* **DATA SHOWN**:
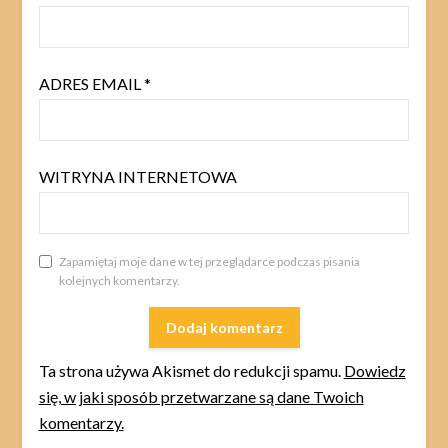
ADRES EMAIL
*
WITRYNA INTERNETOWA
Zapamiętaj moje dane w tej przeglądarce podczas pisania
kolejnych komentarzy.
Ta strona używa Akismet do redukcji spamu.
Dowiedz
się, w jaki sposób przetwarzane są dane Twoich
komentarzy.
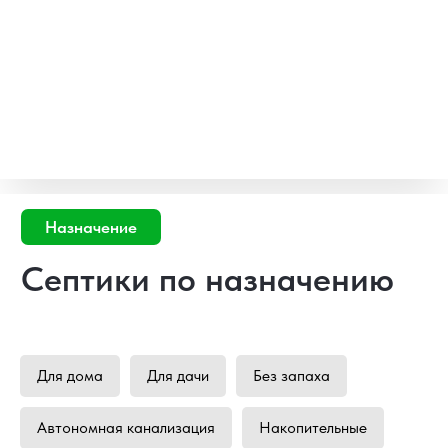
Для дома
Для дачи
Без запаха
Автономная канализация
Накопительные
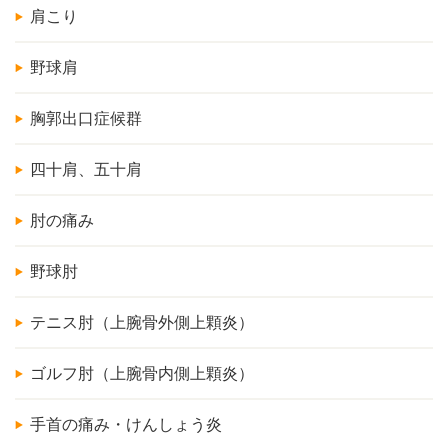
肩こり
野球肩
胸郭出口症候群
四十肩、五十肩
肘の痛み
野球肘
テニス肘（上腕骨外側上顆炎）
ゴルフ肘（上腕骨内側上顆炎）
手首の痛み・けんしょう炎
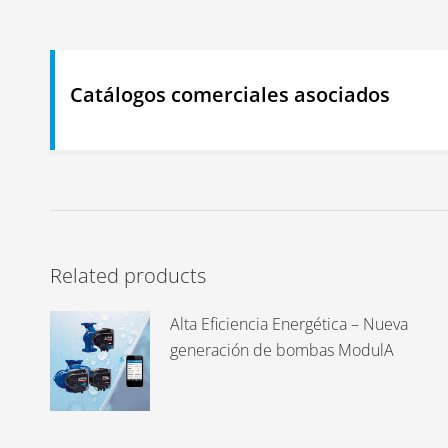
Catálogos comerciales asociados
Related products
Alta Eficiencia Energética – Nueva
generación de bombas ModulA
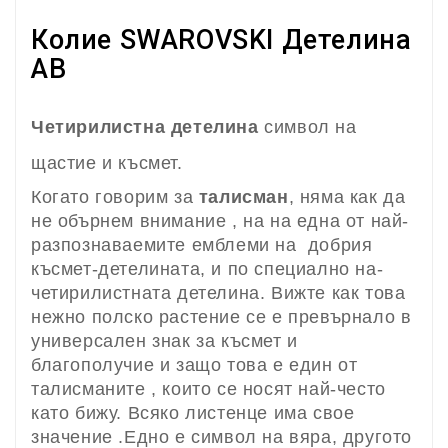
Колие SWAROVSKI Детелина
AB
Четирилистна детелина
символ на
щастие и късмет.
Когато говорим за
талисман
, няма как да
не обърнем внимание , на на една от най-
разпознаваемите емблеми на добрия
късмет-детелината, и по специално на-
четирилистната детелина. Вижте как това
нежно полско растение се е превърнало в
универсален знак за късмет и
благополучие и защо това е един от
талисманите , които се носят най-често
като бижу. Всяко листенце има свое
значение .Едно е символ на вяра, другото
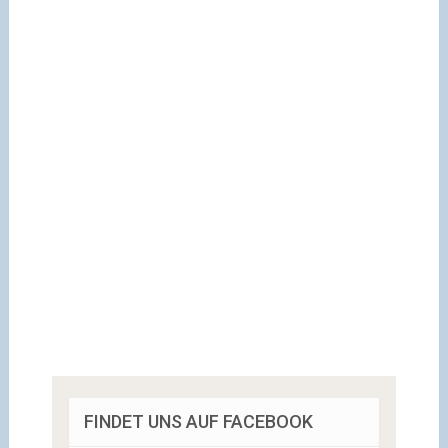
FINDET UNS AUF FACEBOOK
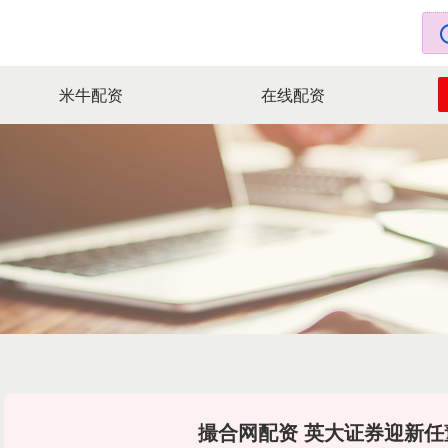
米牛配资
在线配资
撮合网配资 英大证券迎新任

* **WHAT YOU SHOULD DO**: Beginning with the line that has "разпознаваемите емблеми на добрия", repeat each remaining line of the data above word for word, keeping pictures out.

* **ANSWER TO THIS PROBLEM**:
разпознаваемите емблеми на добрия
късмет-детелината, и по специално на-
четирилистната детелина. Вижте как това
нежно полско растение се е превърнало в
универсален знак за късмет и
благополучие и защо това е един от
талисманите , които се носят най-често
като бижу. Всяко листенце има свое
значение .Едно е символ на вяра, другото
FINDET UNS AUF FACEBOOK
米牛配资
在线配资
撮合网配资 英大证券迎新任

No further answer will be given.